Nationale kwaliteitsvoorschriften voor kaas

Voor de producenten van Goudse-, Edammer- en Commissiekaas is het bij de
export van groot belang om te kunnen aantonen dat de kaas voldoet aan
nationale kwaliteitsvoorschriften. Deze kwaliteitsvoorschriften zijn
anders dan de voorschriften voor de BGA beschermde Gouda en Edammer
Holland kazen (BGA wil zeggen: Beschermde Geografische Aanduiding). Deze
nationale voorschriften zijn na de intrekking van het
Landbouwkwaliteitsbesluit zuivelproducten en de daarop gebaseerde
Landbouwkwaliteitsregeling kaas 2006 onder het Besluit dierlijke
producten en de Regeling dierlijke producten gecontinueerd. Het
bedrijfsleven geeft aan voorstander te zijn van het behoud van deze
nationale regels. 

6.  Meststoffen

Nationale invulling: bemonstering van mest

De Meststoffenwet, en de daarop gebaseerde regelgeving, strekt in
hoofdzaak tot implementatie van Richtlijn 91/676/EEG (de
Nitraatrichtlijn).
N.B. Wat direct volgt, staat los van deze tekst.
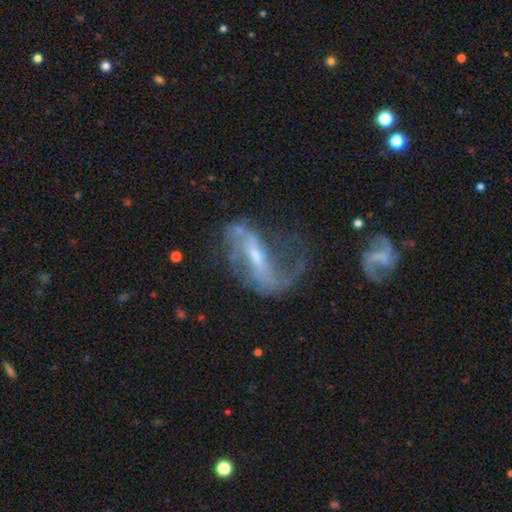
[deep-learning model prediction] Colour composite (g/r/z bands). It shows a featured or disk galaxy (79%) with a strong bar (39%), 2 (65%) loose (70%) spiral arms (81%) and a small central bulge (58%). Merging: major disturbance (38%).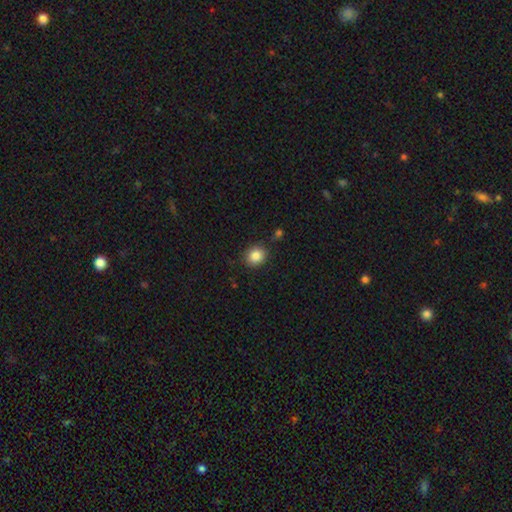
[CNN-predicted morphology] smooth 86%, star or artifact 10%, featured or disk 5%. Down the decision tree: how rounded — round (80%); merging — none (86%).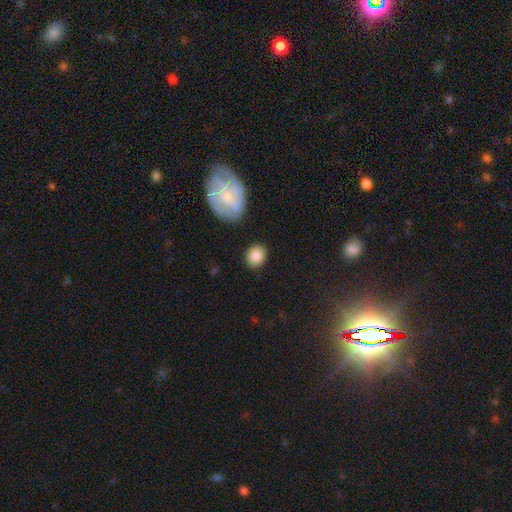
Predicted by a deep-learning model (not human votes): Morphology: type=smooth (85%); roundness=round (54%); merging=none (85%).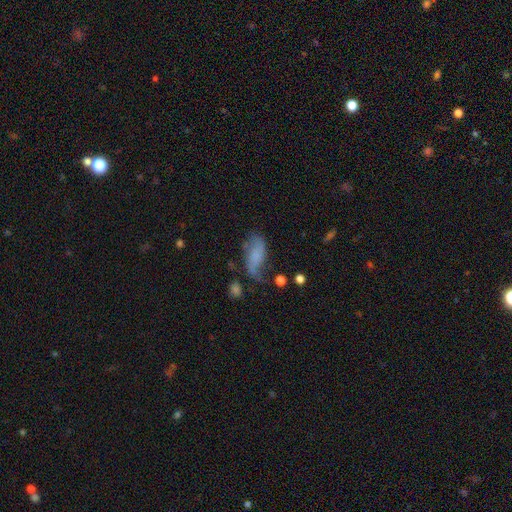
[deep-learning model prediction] Smooth or featured?
  - featured or disk: 47% *
  - smooth: 42%
  - star or artifact: 11%
Merging?
  - none: 43% *
  - minor disturbance: 28%
  - major disturbance: 23%
  - merger: 6%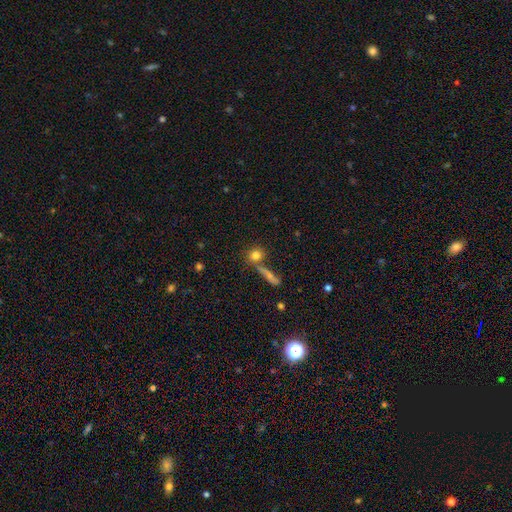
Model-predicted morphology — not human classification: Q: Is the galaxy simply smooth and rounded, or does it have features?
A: smooth — 78%.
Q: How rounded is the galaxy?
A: round — 77%.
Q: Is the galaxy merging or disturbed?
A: none — 64%.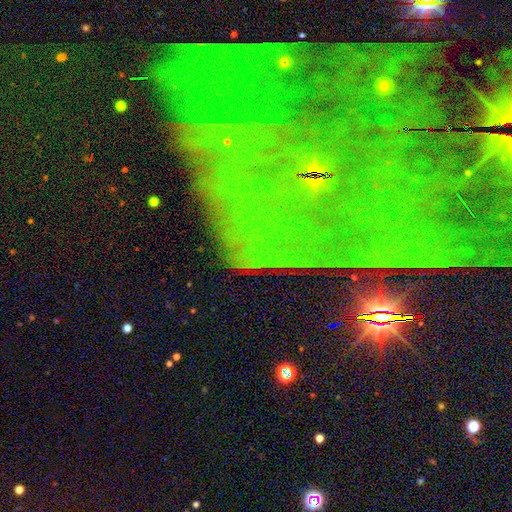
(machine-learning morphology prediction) A star or artifact, not a galaxy (75%).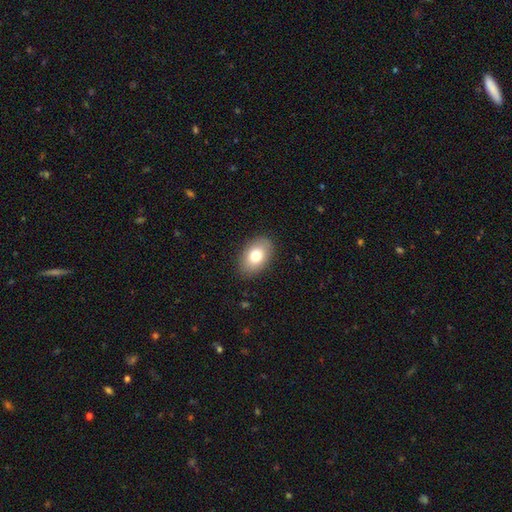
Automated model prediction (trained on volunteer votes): Smooth or featured? smooth (77%)
How rounded? in between (89%)
Merging? none (86%)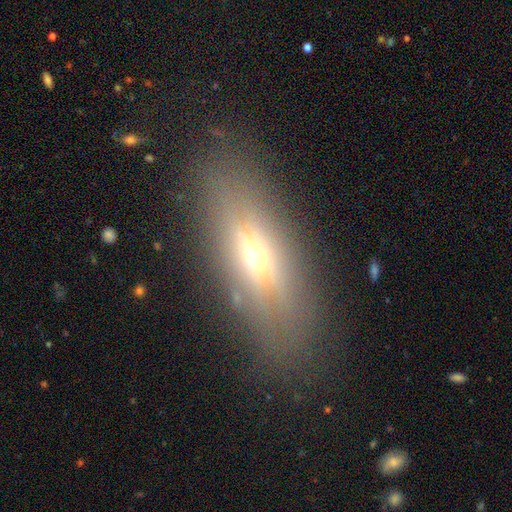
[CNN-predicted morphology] Smooth or featured: featured or disk — 44% (smooth — 43%)
Merging: none — 79% (minor disturbance — 13%)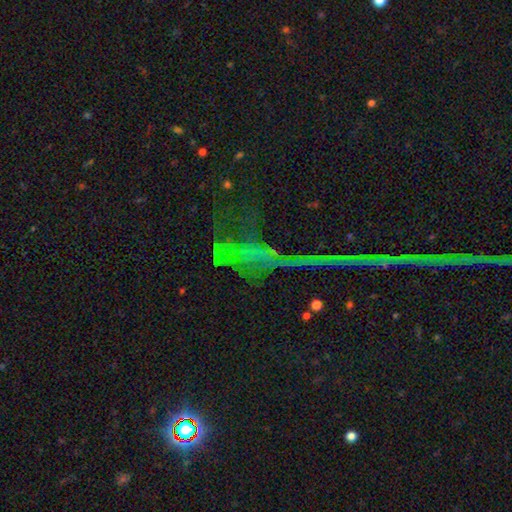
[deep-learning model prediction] Morphology: type=star or artifact (71%).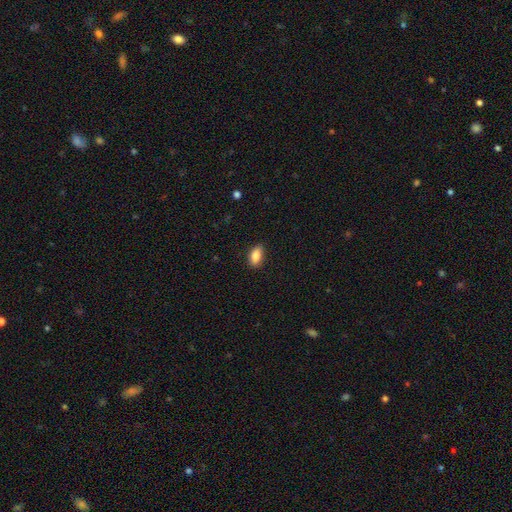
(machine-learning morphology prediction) Smooth or featured? smooth (86%)
How rounded? in between (89%)
Merging? none (82%)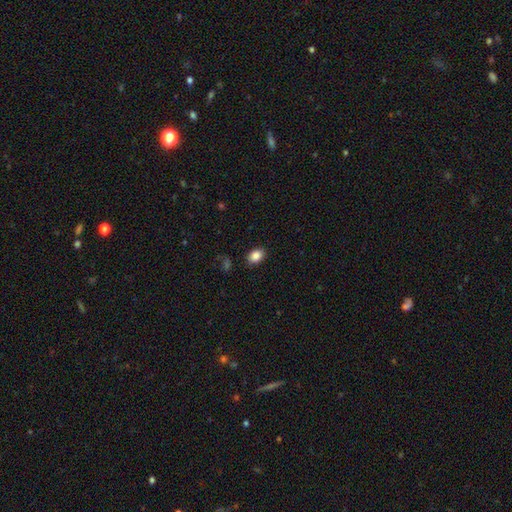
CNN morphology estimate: smooth-or-featured: smooth: 87% | star or artifact: 9% | featured or disk: 4%
  how-rounded: in between: 76% | round: 23% | cigar-shaped: 1%
  merging: none: 87% | minor disturbance: 9% | major disturbance: 2% | merger: 1%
Kort samengevat gaat het ter voldoening aan de
Nitraatrichtlijn om:

stikstofgebruiksnorm: een plafond voor de stikstofgebruiksgift in de
vorm van organische mest en kunstmest in relatie tot de
stikstofbehoeften van gewassen en de stikstoftoevoer uit andere bronnen
dan mest;

gebruiksnorm dierlijke mest: een apart plafond per bedrijf voor het
gebruik van dierlijke mest overeenkomend met 170 kg N/ha/jaar of de bij
derogatie toegestane gift;

middelvoorschriften inzake onder meer het uitrijden van mest, de
miniumopslagcapaciteit voor mest, het scheuren van grasland;

aanvullende of verscherpte maatregelen noodzakelijk om de doelstellingen
van de richtlijn te behalen. 

Voor de uitvoering van de Nitraatrichtlijn moet iedere lidstaat een
actieprogramma opstellen. In dat actieprogramma staan de maatregelen die
de lidstaat gedurende de looptijd van dat actieprogramma wil nemen om
het nitraatdoel voor het grondwater (maximaal 50 mg/l) te realiseren.
Het actieprogramma wordt vervolgens geïmplementeerd in de
Meststoffenwet en de daarop gebaseerde regelgeving. De huidige
mestwetgeving is daarmee volledig gebaseerd op Europese wet- en
regelgeving. Regels die niet expliciet zijn voorgeschreven, zoals regels
met betrekking tot het transport van mest, vloeien voort uit het onder
d) genoemde. Deze regels acht Nederland noodzakelijk om de
doelstellingen van de richtlijn te behalen. 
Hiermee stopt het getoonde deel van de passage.